### Given problem:
Copy out every line of the material below, word for word and in the same order.

### Information supplied:
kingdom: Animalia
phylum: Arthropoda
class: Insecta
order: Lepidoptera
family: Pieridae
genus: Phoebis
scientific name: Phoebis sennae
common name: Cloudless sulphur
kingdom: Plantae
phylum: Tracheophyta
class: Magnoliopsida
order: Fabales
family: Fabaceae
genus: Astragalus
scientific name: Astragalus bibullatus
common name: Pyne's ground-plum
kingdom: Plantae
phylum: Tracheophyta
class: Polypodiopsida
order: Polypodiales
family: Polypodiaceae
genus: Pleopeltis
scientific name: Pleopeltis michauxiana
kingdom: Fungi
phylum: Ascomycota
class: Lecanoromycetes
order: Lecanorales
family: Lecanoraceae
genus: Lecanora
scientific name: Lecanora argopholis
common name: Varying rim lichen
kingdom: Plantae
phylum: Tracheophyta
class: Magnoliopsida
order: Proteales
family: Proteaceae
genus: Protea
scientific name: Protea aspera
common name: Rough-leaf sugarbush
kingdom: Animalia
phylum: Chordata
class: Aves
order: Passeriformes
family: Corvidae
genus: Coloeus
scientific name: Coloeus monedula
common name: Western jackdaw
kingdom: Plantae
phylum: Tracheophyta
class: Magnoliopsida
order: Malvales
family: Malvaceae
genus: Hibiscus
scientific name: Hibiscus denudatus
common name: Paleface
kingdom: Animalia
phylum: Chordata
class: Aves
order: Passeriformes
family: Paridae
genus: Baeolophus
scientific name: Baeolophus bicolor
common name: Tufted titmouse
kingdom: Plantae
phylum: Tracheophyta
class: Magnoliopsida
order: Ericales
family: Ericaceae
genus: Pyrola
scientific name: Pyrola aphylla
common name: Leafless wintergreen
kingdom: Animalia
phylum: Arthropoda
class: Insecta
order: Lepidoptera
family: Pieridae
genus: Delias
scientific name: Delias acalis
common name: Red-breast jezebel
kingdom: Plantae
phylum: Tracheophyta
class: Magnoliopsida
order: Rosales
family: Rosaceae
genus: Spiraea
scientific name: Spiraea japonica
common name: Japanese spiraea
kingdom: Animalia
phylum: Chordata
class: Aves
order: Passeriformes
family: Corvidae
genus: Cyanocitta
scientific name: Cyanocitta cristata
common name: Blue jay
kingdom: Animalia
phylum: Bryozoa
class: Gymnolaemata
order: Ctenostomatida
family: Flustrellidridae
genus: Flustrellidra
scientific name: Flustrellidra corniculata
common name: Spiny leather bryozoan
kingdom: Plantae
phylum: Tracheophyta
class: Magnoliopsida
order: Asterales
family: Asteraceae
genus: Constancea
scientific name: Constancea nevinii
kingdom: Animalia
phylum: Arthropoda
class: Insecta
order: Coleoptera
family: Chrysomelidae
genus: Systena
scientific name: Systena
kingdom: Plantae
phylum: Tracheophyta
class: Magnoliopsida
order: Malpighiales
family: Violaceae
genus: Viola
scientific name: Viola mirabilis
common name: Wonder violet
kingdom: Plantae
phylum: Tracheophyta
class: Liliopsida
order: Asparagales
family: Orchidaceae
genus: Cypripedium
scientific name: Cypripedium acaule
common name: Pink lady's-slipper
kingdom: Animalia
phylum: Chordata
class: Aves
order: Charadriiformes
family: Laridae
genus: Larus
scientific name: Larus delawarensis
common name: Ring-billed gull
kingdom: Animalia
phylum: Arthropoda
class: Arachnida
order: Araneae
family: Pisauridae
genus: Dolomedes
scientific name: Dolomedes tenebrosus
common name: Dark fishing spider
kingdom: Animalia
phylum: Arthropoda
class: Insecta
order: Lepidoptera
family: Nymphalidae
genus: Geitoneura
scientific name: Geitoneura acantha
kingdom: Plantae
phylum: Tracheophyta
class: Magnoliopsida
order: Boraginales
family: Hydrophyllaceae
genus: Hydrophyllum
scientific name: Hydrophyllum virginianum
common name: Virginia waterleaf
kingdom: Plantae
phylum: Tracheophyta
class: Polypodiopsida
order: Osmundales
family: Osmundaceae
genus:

### Right answer:
kingdom: Animalia
phylum: Arthropoda
class: Insecta
order: Lepidoptera
family: Pieridae
genus: Phoebis
scientific name: Phoebis sennae
common name: Cloudless sulphur
kingdom: Plantae
phylum: Tracheophyta
class: Magnoliopsida
order: Fabales
family: Fabaceae
genus: Astragalus
scientific name: Astragalus bibullatus
common name: Pyne's ground-plum
kingdom: Plantae
phylum: Tracheophyta
class: Polypodiopsida
order: Polypodiales
family: Polypodiaceae
genus: Pleopeltis
scientific name: Pleopeltis michauxiana
kingdom: Fungi
phylum: Ascomycota
class: Lecanoromycetes
order: Lecanorales
family: Lecanoraceae
genus: Lecanora
scientific name: Lecanora argopholis
common name: Varying rim lichen
kingdom: Plantae
phylum: Tracheophyta
class: Magnoliopsida
order: Proteales
family: Proteaceae
genus: Protea
scientific name: Protea aspera
common name: Rough-leaf sugarbush
kingdom: Animalia
phylum: Chordata
class: Aves
order: Passeriformes
family: Corvidae
genus: Coloeus
scientific name: Coloeus monedula
common name: Western jackdaw
kingdom: Plantae
phylum: Tracheophyta
class: Magnoliopsida
order: Malvales
family: Malvaceae
genus: Hibiscus
scientific name: Hibiscus denudatus
common name: Paleface
kingdom: Animalia
phylum: Chordata
class: Aves
order: Passeriformes
family: Paridae
genus: Baeolophus
scientific name: Baeolophus bicolor
common name: Tufted titmouse
kingdom: Plantae
phylum: Tracheophyta
class: Magnoliopsida
order: Ericales
family: Ericaceae
genus: Pyrola
scientific name: Pyrola aphylla
common name: Leafless wintergreen
kingdom: Animalia
phylum: Arthropoda
class: Insecta
order: Lepidoptera
family: Pieridae
genus: Delias
scientific name: Delias acalis
common name: Red-breast jezebel
kingdom: Plantae
phylum: Tracheophyta
class: Magnoliopsida
order: Rosales
family: Rosaceae
genus: Spiraea
scientific name: Spiraea japonica
common name: Japanese spiraea
kingdom: Animalia
phylum: Chordata
class: Aves
order: Passeriformes
family: Corvidae
genus: Cyanocitta
scientific name: Cyanocitta cristata
common name: Blue jay
kingdom: Animalia
phylum: Bryozoa
class: Gymnolaemata
order: Ctenostomatida
family: Flustrellidridae
genus: Flustrellidra
scientific name: Flustrellidra corniculata
common name: Spiny leather bryozoan
kingdom: Plantae
phylum: Tracheophyta
class: Magnoliopsida
order: Asterales
family: Asteraceae
genus: Constancea
scientific name: Constancea nevinii
kingdom: Animalia
phylum: Arthropoda
class: Insecta
order: Coleoptera
family: Chrysomelidae
genus: Systena
scientific name: Systena
kingdom: Plantae
phylum: Tracheophyta
class: Magnoliopsida
order: Malpighiales
family: Violaceae
genus: Viola
scientific name: Viola mirabilis
common name: Wonder violet
kingdom: Plantae
phylum: Tracheophyta
class: Liliopsida
order: Asparagales
family: Orchidaceae
genus: Cypripedium
scientific name: Cypripedium acaule
common name: Pink lady's-slipper
kingdom: Animalia
phylum: Chordata
class: Aves
order: Charadriiformes
family: Laridae
genus: Larus
scientific name: Larus delawarensis
common name: Ring-billed gull
kingdom: Animalia
phylum: Arthropoda
class: Arachnida
order: Araneae
family: Pisauridae
genus: Dolomedes
scientific name: Dolomedes tenebrosus
common name: Dark fishing spider
kingdom: Animalia
phylum: Arthropoda
class: Insecta
order: Lepidoptera
family: Nymphalidae
genus: Geitoneura
scientific name: Geitoneura acantha
kingdom: Plantae
phylum: Tracheophyta
class: Magnoliopsida
order: Boraginales
family: Hydrophyllaceae
genus: Hydrophyllum
scientific name: Hydrophyllum virginianum
common name: Virginia waterleaf
kingdom: Plantae
phylum: Tracheophyta
class: Polypodiopsida
order: Osmundales
family: Osmundaceae
genus:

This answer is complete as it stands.